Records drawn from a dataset
══════════
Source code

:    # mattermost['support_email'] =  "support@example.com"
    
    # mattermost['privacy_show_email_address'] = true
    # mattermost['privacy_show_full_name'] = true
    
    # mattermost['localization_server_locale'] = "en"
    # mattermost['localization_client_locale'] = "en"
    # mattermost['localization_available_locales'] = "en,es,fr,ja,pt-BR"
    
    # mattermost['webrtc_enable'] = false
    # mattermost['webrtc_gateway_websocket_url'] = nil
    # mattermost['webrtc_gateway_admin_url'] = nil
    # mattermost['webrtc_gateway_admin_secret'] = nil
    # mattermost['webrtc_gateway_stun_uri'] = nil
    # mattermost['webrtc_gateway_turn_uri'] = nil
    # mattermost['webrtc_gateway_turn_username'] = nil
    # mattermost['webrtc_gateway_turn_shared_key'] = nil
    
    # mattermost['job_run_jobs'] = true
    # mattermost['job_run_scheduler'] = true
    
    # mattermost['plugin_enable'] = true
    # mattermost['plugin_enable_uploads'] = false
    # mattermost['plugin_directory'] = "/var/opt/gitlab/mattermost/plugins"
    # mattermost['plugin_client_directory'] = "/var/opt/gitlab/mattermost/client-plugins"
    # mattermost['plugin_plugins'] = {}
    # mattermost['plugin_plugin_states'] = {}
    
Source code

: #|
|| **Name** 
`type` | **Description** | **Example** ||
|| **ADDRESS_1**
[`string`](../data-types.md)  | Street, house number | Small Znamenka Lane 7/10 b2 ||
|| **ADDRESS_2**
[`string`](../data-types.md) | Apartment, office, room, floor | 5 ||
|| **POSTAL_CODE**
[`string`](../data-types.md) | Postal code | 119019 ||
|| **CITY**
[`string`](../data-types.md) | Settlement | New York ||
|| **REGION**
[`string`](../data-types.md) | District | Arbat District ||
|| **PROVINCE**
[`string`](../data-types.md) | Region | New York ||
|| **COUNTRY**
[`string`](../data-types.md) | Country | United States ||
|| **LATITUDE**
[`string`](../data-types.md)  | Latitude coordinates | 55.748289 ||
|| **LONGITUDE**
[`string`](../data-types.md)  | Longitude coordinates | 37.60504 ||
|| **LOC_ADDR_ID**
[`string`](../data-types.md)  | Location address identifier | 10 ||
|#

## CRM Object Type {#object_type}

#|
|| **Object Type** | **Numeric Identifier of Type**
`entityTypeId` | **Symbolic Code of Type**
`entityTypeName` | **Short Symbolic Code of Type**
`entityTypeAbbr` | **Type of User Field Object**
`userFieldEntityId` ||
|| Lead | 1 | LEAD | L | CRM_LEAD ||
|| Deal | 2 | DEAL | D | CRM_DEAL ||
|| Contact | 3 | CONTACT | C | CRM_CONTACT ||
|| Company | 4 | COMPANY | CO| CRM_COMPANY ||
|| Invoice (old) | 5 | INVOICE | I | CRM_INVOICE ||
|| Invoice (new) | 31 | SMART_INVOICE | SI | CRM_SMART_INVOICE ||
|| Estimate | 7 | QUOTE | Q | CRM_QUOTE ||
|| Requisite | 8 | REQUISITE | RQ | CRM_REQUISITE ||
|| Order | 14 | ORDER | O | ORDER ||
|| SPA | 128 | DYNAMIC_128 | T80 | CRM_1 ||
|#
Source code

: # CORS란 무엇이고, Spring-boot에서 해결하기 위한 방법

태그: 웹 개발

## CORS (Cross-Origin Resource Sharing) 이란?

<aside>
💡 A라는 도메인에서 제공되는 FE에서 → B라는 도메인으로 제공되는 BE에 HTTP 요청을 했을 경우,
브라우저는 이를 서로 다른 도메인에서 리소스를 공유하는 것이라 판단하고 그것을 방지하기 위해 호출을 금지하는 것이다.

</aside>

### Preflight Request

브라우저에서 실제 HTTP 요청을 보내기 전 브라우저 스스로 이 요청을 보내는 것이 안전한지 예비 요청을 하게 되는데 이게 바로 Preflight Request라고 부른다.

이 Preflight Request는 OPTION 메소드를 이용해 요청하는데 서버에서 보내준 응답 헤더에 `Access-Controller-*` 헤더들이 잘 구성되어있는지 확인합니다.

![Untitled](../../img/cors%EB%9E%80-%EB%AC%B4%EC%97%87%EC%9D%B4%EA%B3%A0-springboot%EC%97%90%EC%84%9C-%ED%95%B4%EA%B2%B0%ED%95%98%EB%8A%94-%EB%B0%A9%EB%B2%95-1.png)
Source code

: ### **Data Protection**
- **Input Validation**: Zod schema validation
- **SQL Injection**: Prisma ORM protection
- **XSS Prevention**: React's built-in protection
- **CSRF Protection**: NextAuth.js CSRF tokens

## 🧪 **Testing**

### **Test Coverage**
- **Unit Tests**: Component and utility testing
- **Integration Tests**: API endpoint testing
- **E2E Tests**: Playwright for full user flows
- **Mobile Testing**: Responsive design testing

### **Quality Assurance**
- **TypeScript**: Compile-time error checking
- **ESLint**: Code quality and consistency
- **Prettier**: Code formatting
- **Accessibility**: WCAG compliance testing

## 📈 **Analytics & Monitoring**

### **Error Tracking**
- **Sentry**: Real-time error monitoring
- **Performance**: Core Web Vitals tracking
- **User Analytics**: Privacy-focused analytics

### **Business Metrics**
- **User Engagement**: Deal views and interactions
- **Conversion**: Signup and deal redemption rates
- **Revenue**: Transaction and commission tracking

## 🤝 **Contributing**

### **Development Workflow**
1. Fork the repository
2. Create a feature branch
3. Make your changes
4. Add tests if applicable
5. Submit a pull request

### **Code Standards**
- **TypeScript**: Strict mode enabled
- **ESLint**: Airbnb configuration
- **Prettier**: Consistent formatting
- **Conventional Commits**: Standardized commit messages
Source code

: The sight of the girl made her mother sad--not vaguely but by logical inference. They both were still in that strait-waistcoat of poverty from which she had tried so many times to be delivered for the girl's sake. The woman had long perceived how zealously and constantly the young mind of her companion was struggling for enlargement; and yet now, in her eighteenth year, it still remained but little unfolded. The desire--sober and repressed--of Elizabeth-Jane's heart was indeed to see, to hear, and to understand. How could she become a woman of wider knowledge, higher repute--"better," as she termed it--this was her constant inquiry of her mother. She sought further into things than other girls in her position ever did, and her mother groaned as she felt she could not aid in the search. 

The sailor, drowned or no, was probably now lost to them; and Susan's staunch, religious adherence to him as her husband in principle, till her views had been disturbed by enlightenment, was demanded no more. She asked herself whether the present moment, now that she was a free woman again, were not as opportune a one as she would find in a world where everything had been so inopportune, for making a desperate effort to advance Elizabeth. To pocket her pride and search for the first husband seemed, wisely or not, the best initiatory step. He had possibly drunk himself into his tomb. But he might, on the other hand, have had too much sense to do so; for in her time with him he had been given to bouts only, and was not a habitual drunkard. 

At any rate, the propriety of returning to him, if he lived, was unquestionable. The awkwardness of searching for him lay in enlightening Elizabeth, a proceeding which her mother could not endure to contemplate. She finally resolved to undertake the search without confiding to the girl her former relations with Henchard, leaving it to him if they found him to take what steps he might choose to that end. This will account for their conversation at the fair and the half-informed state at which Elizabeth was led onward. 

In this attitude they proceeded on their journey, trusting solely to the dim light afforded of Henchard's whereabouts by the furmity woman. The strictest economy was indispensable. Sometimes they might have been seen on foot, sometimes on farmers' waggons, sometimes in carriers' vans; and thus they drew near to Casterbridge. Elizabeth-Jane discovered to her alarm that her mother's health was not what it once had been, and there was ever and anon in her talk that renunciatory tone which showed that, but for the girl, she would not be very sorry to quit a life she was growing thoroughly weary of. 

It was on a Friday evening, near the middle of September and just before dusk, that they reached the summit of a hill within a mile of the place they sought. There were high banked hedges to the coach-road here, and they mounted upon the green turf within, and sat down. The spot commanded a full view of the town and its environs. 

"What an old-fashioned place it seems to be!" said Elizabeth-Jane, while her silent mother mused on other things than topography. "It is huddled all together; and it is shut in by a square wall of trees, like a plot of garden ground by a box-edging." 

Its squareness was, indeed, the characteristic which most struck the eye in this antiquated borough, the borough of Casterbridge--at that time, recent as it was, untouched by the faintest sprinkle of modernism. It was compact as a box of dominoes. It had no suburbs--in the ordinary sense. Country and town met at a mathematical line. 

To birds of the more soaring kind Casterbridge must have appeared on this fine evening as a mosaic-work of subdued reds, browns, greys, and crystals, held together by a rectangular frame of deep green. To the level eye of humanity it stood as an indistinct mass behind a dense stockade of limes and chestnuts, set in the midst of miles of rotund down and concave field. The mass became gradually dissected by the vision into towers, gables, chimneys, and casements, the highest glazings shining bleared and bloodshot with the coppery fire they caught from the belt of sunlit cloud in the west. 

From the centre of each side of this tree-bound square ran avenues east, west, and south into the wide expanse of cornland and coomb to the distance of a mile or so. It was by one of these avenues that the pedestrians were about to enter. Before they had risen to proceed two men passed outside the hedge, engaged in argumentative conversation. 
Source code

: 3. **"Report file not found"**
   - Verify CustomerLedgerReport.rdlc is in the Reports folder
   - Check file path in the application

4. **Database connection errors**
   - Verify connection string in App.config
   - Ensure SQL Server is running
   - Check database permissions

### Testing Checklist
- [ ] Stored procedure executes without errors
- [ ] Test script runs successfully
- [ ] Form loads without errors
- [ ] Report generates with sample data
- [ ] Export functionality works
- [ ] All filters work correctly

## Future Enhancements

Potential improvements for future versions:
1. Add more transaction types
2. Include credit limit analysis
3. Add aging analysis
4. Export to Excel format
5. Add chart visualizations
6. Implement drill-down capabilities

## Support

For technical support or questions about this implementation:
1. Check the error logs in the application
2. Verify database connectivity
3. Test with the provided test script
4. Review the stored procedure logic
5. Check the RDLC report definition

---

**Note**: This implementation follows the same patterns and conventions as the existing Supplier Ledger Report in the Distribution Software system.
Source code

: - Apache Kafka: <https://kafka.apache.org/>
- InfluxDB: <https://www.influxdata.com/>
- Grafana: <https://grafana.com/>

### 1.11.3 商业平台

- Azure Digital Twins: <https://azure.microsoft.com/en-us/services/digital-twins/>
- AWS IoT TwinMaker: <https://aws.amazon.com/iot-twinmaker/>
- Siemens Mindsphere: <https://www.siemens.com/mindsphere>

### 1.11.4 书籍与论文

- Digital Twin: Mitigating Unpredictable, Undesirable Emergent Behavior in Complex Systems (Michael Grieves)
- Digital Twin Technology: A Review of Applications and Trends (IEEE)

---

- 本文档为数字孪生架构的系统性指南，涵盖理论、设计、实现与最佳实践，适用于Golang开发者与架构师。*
══════════
What the task requires
Look above and return each line of the records exactly, from the very first through the line with "# mattermost['plugin_enable'] = true", both included.

Exercise result
Source code

:    # mattermost['support_email'] =  "support@example.com"
    
    # mattermost['privacy_show_email_address'] = true
    # mattermost['privacy_show_full_name'] = true
    
    # mattermost['localization_server_locale'] = "en"
    # mattermost['localization_client_locale'] = "en"
    # mattermost['localization_available_locales'] = "en,es,fr,ja,pt-BR"
    
    # mattermost['webrtc_enable'] = false
    # mattermost['webrtc_gateway_websocket_url'] = nil
    # mattermost['webrtc_gateway_admin_url'] = nil
    # mattermost['webrtc_gateway_admin_secret'] = nil
    # mattermost['webrtc_gateway_stun_uri'] = nil
    # mattermost['webrtc_gateway_turn_uri'] = nil
    # mattermost['webrtc_gateway_turn_username'] = nil
    # mattermost['webrtc_gateway_turn_shared_key'] = nil
    
    # mattermost['job_run_jobs'] = true
    # mattermost['job_run_scheduler'] = true
    
    # mattermost['plugin_enable'] = true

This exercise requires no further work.